Exercise description
In the lines below, the string "Right" may appear; say how many lines hold it and give nothing more.
◇ ◇ ◇ ◇ ◇
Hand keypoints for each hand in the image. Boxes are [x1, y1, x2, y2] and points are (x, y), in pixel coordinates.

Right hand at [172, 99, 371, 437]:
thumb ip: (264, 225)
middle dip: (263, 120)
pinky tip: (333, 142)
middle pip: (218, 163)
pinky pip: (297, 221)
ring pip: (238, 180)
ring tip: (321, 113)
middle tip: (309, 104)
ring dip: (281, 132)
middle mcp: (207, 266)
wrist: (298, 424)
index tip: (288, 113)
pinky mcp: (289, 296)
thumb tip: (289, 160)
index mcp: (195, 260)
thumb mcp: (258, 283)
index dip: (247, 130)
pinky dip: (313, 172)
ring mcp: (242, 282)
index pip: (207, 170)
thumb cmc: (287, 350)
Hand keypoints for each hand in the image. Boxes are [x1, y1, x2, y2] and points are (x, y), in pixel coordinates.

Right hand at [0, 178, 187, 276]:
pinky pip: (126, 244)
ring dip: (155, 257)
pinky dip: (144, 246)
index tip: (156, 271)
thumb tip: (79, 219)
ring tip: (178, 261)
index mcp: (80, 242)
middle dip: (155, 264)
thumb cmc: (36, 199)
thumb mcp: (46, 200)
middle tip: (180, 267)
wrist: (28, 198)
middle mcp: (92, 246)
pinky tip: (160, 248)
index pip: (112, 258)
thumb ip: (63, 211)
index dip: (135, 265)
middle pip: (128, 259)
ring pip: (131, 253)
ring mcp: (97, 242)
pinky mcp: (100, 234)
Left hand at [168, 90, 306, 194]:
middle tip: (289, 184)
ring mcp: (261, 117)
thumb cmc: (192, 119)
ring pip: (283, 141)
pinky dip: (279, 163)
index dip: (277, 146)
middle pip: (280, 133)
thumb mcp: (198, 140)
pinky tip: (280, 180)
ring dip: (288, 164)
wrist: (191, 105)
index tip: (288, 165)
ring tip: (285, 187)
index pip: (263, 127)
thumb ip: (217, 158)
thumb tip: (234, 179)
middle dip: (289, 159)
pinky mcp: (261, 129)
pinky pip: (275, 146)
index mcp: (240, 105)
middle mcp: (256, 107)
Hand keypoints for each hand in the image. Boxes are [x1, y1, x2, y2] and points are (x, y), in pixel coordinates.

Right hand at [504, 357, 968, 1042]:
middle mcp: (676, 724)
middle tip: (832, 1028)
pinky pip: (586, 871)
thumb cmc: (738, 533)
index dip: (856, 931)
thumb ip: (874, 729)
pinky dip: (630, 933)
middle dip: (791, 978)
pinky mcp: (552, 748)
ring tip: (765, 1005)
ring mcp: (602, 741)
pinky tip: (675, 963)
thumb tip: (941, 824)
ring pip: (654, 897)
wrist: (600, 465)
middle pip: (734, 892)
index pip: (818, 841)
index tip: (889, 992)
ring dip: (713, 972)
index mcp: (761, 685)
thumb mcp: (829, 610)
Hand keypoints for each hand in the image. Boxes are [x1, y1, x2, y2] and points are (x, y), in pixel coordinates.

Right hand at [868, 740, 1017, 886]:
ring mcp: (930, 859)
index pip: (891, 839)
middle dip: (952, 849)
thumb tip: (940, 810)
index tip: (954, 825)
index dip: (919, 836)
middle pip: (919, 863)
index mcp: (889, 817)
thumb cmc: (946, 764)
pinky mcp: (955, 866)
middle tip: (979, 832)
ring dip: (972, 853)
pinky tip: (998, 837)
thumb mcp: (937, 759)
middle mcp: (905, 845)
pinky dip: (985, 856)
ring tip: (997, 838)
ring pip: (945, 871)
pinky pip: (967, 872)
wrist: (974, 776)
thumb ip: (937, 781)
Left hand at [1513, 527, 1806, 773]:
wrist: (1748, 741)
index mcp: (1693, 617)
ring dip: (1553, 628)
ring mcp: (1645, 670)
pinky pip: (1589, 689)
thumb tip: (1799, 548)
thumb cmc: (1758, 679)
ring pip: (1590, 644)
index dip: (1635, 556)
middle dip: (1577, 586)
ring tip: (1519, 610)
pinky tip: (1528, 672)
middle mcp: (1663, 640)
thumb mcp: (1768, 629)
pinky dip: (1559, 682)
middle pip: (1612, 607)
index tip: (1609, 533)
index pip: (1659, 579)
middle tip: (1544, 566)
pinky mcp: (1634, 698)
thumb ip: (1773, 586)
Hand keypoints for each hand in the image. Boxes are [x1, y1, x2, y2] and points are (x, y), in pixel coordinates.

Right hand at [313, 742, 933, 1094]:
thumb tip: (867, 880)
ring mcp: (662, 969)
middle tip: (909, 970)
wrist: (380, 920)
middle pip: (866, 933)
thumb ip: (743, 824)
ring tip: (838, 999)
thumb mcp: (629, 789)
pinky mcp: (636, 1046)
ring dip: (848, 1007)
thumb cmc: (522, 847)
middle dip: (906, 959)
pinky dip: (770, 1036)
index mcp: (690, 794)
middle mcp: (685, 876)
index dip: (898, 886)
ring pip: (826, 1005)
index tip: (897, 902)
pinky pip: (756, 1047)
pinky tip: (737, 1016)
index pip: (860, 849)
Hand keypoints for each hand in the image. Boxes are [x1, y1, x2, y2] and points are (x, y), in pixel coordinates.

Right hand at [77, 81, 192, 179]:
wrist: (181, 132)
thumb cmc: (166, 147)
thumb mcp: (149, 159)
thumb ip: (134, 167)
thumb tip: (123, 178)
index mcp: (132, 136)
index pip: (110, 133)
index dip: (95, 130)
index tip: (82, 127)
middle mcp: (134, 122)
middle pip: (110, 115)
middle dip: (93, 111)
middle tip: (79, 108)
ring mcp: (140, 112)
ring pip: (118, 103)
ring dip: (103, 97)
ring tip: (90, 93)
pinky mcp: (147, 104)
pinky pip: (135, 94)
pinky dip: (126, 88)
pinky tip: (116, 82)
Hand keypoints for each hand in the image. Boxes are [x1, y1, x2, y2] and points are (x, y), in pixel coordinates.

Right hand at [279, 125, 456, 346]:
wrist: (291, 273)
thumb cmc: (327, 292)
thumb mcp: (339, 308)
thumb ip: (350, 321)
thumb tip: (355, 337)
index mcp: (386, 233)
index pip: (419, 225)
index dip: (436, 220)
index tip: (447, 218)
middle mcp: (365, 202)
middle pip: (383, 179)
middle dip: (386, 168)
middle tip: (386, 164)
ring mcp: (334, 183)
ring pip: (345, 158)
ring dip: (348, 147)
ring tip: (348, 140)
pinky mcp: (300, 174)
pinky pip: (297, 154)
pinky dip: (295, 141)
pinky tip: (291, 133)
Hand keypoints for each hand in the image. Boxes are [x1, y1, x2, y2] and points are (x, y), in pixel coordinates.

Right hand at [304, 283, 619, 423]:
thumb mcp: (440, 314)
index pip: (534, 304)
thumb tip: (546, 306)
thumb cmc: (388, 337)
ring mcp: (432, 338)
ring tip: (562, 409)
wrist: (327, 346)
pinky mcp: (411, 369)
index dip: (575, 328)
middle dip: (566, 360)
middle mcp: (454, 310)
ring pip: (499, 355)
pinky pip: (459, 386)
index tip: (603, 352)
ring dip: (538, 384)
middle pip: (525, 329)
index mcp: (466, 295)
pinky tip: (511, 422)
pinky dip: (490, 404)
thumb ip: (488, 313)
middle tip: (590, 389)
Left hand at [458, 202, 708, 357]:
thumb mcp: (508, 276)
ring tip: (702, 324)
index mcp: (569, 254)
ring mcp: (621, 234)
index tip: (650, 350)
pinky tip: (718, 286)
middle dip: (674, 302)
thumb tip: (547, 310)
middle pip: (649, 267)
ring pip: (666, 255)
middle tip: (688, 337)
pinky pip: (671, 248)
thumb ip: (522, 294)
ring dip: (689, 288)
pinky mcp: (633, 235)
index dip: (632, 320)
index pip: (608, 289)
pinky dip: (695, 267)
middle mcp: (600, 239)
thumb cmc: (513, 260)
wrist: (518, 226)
◇ ◇ ◇ ◇ ◇
Task output
8